Teach Guide

Digital Teaching platform


The main requirement was to gather the data of online teaching platforms, what courses do they offer, how many and which authors are there on each e-learning platform and also the metadata for each course like the categories, course details, and co-authors, schedule, etc.

We did this by storing the sitemap of all these sites in the cloud in a customized JSON format and then triggering an SQL stored procedure which compares the already existing data with the new files update the existing courses if there are any changes or add new data.
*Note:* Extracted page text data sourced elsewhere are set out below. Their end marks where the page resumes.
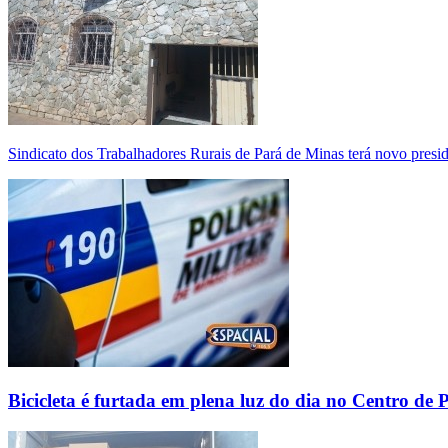
Sindicato dos Trabalhadores Rurais de Pará de Minas terá novo presi
Bicicleta é furtada em plena luz do dia no Centro de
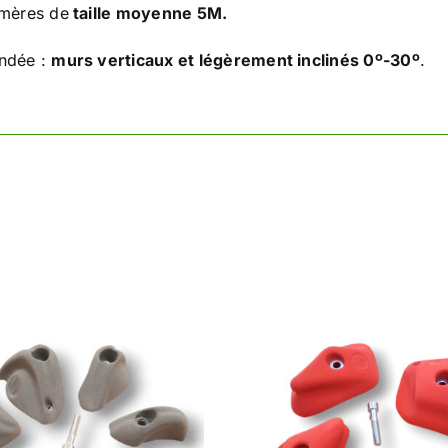
 mères de
taille moyenne 5M.
ndée :
murs verticaux et légèrement inclinés 0º-30º
.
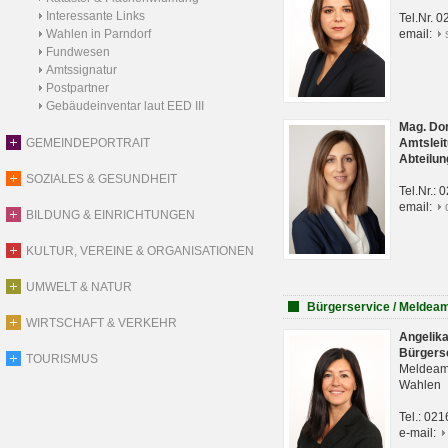
Interessante Links
Tel.Nr. 
Wahlen in Parndorf
email:
Fundwesen
Amtssignatur
Postpartner
Gebäudeinventar laut EED III
Mag. Do
GEMEINDEPORTRAIT
Amtsleit
Abteilun
SOZIALES & GESUNDHEIT
Tel.Nr.:
email:
BILDUNG & EINRICHTUNGEN
KULTUR, VEREINE & ORGANISATIONEN
UMWELT & NATUR
Bürgerservice / Meldea
WIRTSCHAFT & VERKEHR
Angelik
Bürgers
TOURISMUS
Meldeam
Wahlen
Tel.: 02
e-mail:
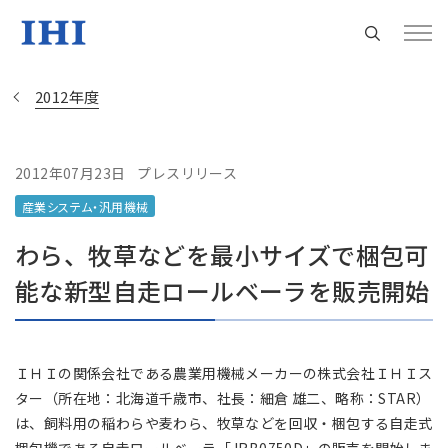
2012年度
2012年07月23日
プレスリリース
Change
産業システム・汎用機械
Location
わら、牧草などを最小サイズで梱包可
現在は日本サイトをご利用中です
能な新型自走ロールベーラを販売開始
地域統括拠点ウェブサイト
ＩＨＩの関係会社である農業用機械メーカーの株式会社ＩＨＩス
ター（所在地：北海道千歳市、社長：細倉 雄二、略称：STAR）
米州 (English)
は、飼料用の稲わらや麦わら、牧草などを回収・梱包する自走式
→ Creating a common architecture that generalizes scrapping all sitemaps and gathers common data from different sites like Udemy, Udacity, Coursera, etc.
→ Upload large content of scrapped data to Azure cloud and dump the data in the warehouse in Azure.
→SQL procedures to check and update only non-existing data in the warehouse.


  • Python
  • Scrapy
  • Microsoft Azure Cloud

Key Technical Challenges:

  • The most challenging part here was that each and every site has thousands of pages and it is not necessary that all the sitemaps and HTML pages are structured correctly. Now, getting the most accurate data in this situation is a tough job because you can not go and examine each and every page on all the sites. Moreover, storing this information in the cloud and managing space and memory is really a tough job because the data keeps growing. We have to come up with a solution that would store only the required data which we do not have and once that is stored in a database all kind of cleanup procedures needs to be undertaken.
    Another challenge was to complete the scraping and crawling process in a timely manner because when you are talking about data this bigger from 11 e-learning platform it can take hours and that is not effective scrapping. So we had built several spiders to run in parallel and also the Scrapy’s async behavior helped a lot.

Business + Technical Points:

  • The data warehouse in Microsoft Azure must only get the newer data and checks must be at SQL procedure level and not in Python.
  • Execute all sitemaps in minimum possible time and sites may have thousands of pages, We executed them in parallel.